* Excerpted text *

-------------------------

Once loaded, jump into the chat interface and send the model a prompt. You should immediately feel the difference. Depending on the complexity of the task, you can expect a massive 1.5x to 3x jump in throughput.
Step 4: Fine-Tuning MTP Parameters for Peak Performance
By default, LM Studio provides standard configuration values, but the true power user experience comes from tuning these to your specific hardware.
Below the MTP Speculative Decoding toggle in the Load Model panel (The one in step 3), you will see two primary parameters:
- Maximum number of MTP draft tokens: How many tokens the prediction head should attempt to guess ahead of the main model.
- Minimum MTP draft length to verify: The minimum number of predicted tokens required before the main model steps in to verify them.
Finding Your Sweet Spot
In our testing on the RTX 4060 8GB using the Qwen3.5-9B-MTP-GGUF model, the default values of 2 max draft tokens and 0 min draft length performed exceptionally well.
- Without MTP: ~15 tokens/sec
- With Default MTP: ~22 tokens/sec
That is a nearly 50% speed increase right out of the box! However, the optimal settings can vary wildly depending on your specific GPU, the size of the model, and even the type of task (coding vs. creative writing).
How to optimize:
- Start by slightly increasing the Maximum number of MTP draft tokens (e.g., bump it to 3 or 4). Monitor your tokens/sec in the developer panel. If speed goes up, keep pushing until it regresses. If it drops, the draft model is guessing too far ahead, making mistakes, and forcing the main model to recalculate (lowering the acceptance rate).
- Once you find the optimal max draft size, you can begin experimenting with the Minimum MTP draft length. Start small and increase in single steps, monitoring the real-world throughput.
By taking a few minutes to dial in these parameters, you ensure that you are extracting every ounce of performance from your local hardware setup. (If you want to push your hardware even further, such as for massive document analysis, be sure to check out our guide on how to increase context length in LM Studio to properly balance your VRAM limits.) Enjoy the blistering fast generation!
Conclusion & Key Takeaways
Multi-Token Prediction (MTP) is one of the most exciting developments for local LLM enthusiasts. It shifts the burden of speculative decoding from VRAM overhead to highly efficient, self-contained model architecture.
Here is a quick recap of what we covered:
- Free Speed Upgrade: MTP natively boosts your tokens/sec generation by 50% to 100%+ on existing hardware.

-------------------------

* What to work on *
Reproduce the MTP tuning text word for word from "Step 4: Fine-Tuning" to "your specific hardware.".

-------------------------

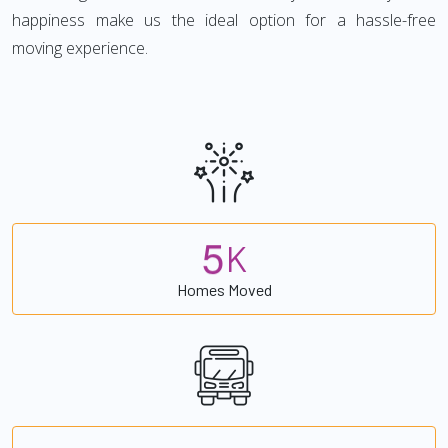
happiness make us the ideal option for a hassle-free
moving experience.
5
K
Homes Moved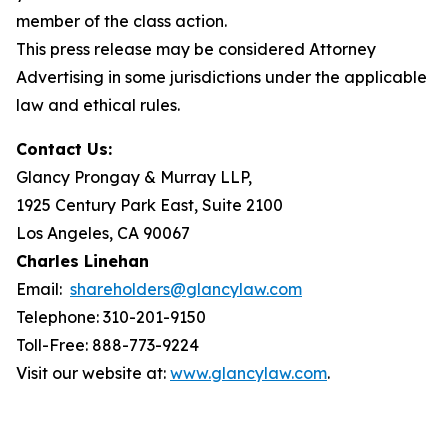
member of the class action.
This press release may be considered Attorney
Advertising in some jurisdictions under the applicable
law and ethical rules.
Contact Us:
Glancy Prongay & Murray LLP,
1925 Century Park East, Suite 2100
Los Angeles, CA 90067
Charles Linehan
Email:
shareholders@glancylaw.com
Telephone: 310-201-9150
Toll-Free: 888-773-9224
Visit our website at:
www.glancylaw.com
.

-------------------------

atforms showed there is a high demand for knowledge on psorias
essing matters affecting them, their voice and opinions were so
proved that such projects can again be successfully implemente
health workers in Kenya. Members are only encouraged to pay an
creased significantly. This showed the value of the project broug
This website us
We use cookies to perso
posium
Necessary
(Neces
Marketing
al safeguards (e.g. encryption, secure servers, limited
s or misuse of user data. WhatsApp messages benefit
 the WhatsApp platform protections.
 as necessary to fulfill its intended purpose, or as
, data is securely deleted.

-------------------------

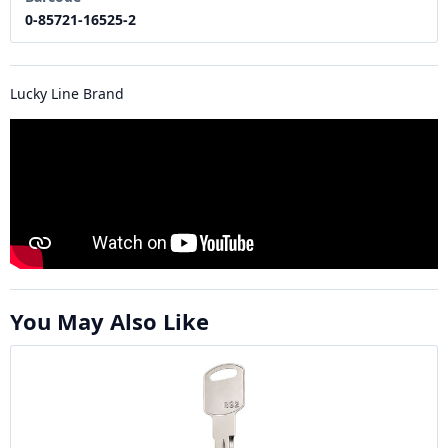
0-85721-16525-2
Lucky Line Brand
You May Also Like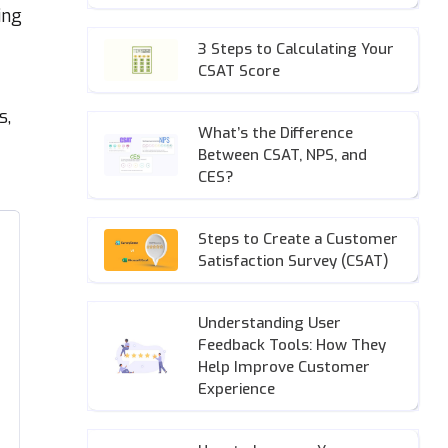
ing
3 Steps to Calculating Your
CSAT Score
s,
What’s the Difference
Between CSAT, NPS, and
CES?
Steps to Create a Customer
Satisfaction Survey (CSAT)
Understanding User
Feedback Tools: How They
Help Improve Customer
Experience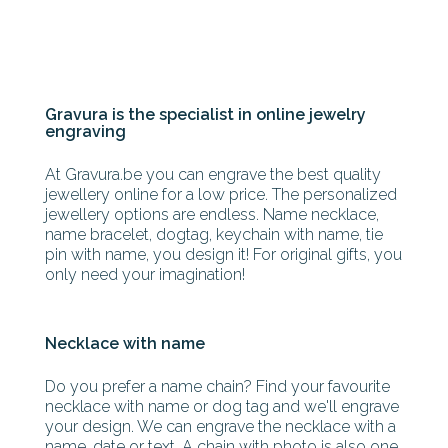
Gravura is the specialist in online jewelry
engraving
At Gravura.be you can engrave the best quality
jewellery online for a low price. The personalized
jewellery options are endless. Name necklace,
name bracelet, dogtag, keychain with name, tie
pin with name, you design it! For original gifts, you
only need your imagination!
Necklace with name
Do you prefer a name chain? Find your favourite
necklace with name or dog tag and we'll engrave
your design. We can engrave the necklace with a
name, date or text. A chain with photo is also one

-------------------------

* Response area *
Step 4: Fine-Tuning MTP Parameters for Peak Performance
By default, LM Studio provides standard configuration values, but the true power user experience comes from tuning these to your specific hardware.